Le G20 souligne également que la concentration des GAFA a des conséquences néfastes en termes de gestion des risques, tandis que leur main mise sur le cloud renvoie à la problématique de la dépendance des banques. Ce dernier point est illustré par la filiale d’Amazon, AWS, qui loue ses capacités informatiques aux entreprises. Une domination dans le cloud computing à peine contrebalancée par…Google et Microsoft

En outre, les autorités régulatrices s’inquiètent de l’instauration de cette nouvelle voie, véritable couloir de propagation d’une hypothétique crise financière. Par la distribution de services financiers, les géants de la tech ouvrent en effet les risques associés à une échelle plus large et plus massive.

Les instances préconisent une vigilance accrue et misent sur de nouvelles règles de régulation pour apporter des garanties. Or, les géants de la tech n’apprécient guère de voir leur périmètre d’actions être limité et surveillé. Pour preuve, les GAFA fonctionnent selon un modèle d’association avec les banques établies. Apple dispose d’un partenariat avec Goldman Sachs, Amazon est couplée avec JP Morgan Chase, et Google avec CitiGroup.
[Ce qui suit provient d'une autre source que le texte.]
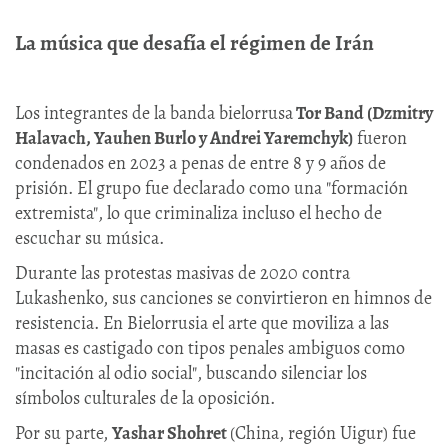
La música que desafía el régimen de Irán
Los integrantes de la banda bielorrusa
Tor Band (Dzmitry
Halavach, Yauhen Burlo y Andrei Yaremchyk)
fueron
condenados en 2023 a penas de entre 8 y 9 años de
prisión. El grupo fue declarado como una "formación
extremista", lo que criminaliza incluso el hecho de
escuchar su música.
Durante las protestas masivas de 2020 contra
Lukashenko, sus canciones se convirtieron en himnos de
resistencia. En Bielorrusia el arte que moviliza a las
masas es castigado con tipos penales ambiguos como
"incitación al odio social", buscando silenciar los
símbolos culturales de la oposición.
Por su parte,
Yashar Shohret
(China, región Uigur) fue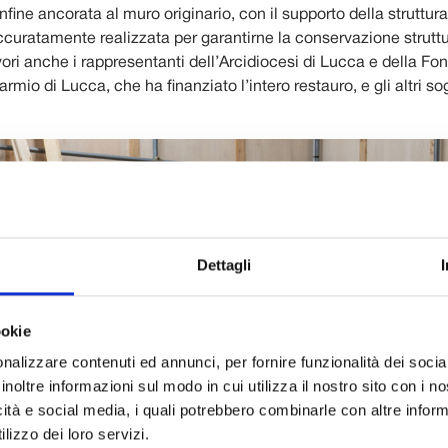
infine ancorata al muro originario, con il supporto della struttur
accuratamente realizzata per garantirne la conservazione strutt
avori anche i rappresentanti dell’Arcidiocesi di Lucca e della F
rmio di Lucca, che ha finanziato l’intero restauro, e gli altri so
Dettagli
ookie
nalizzare contenuti ed annunci, per fornire funzionalità dei socia
inoltre informazioni sul modo in cui utilizza il nostro sito con i 
icità e social media, i quali potrebbero combinarle con altre inform
lizzo dei loro servizi.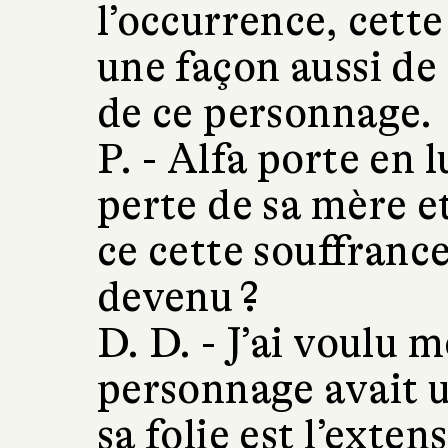
l’occurrence, cette
une façon aussi de
de ce personnage.
P. -
Alfa porte en l
perte de sa mère et
ce cette souffrance 
devenu ?
D. D. -
J’ai voulu m
personnage avait un
sa folie est l’exten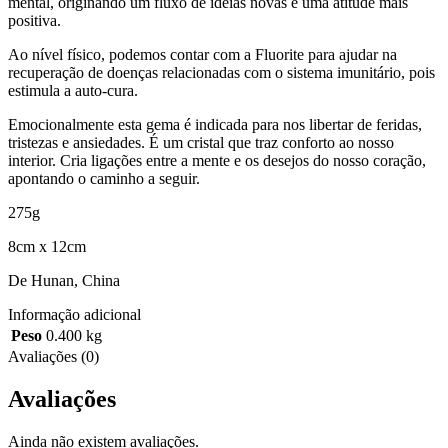
mental, originando um fluxo de ideias novas e uma atitude mais
positiva.
Ao nível físico, podemos contar com a Fluorite para ajudar na
recuperação de doenças relacionadas com o sistema imunitário, pois
estimula a auto-cura.
Emocionalmente esta gema é indicada para nos libertar de feridas,
tristezas e ansiedades. É um cristal que traz conforto ao nosso
interior. Cria ligações entre a mente e os desejos do nosso coração,
apontando o caminho a seguir.
275g
8cm x 12cm
De Hunan, China
Informação adicional
Peso
0.400 kg
Avaliações (0)
Avaliações
Ainda não existem avaliações.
Secteur bancaire : les GAFA connaissent aussi des problèmes

Face à ces craintes, faut-il rappeler que tous les projets lancés dans le secteur bancaire par les géants de la tech ne rencontrent pas le succès escompté. Google a par exemple abandonné son comparateur d’assurances lancé en 2015, et voit son offre Google Pay tarder à séduire les utilisateurs. La question de la confiance des clients est également soulevée, avec l’image de Google et de Facebook fortement écornée par le scandale de la gestion des données personnelles. Un obstacle évident pour que les clients acceptent sans rechigner de leur livrer leurs données bancaires.

Autre écueil : la mise en suspens du projet de cryptomonnaie Libra de Facebook, suite au départ de nombreux partenaires (Visa, MasterCard, Paypal, etc.) et à la levée de boucliers des autorités régulatrices. De son côté, Apple pourrait être contrainte de casser le monopole d’Apple Pay sur le module NFC de l’iPhone (loi votée en Allemagne et discussions au niveau européen). Au même moment, outre-Atlantique, les algorithmes exploités par Apple Card pour l’allocation de crédits sont accusés de sexisme.

Enfin, le partenariat d’Amazon avec l’assureur Aviva pour distribuer des contrats d’assurance auto, lancé en France, en octobre 2018, n’a généré que 3 à 5% seulement des paiements en ligne sur la première année. Et déjà le mécanisme de souscription est remis en cause avec la mise en place, d’ici mars 2020, du dispositif d’authentification forte pour les transactions en ligne supérieures à 30 euros. Autrement dit : Amazon Pay ne sera plus compatible puisqu'il suffisait simplement de cliquer sur le wallet.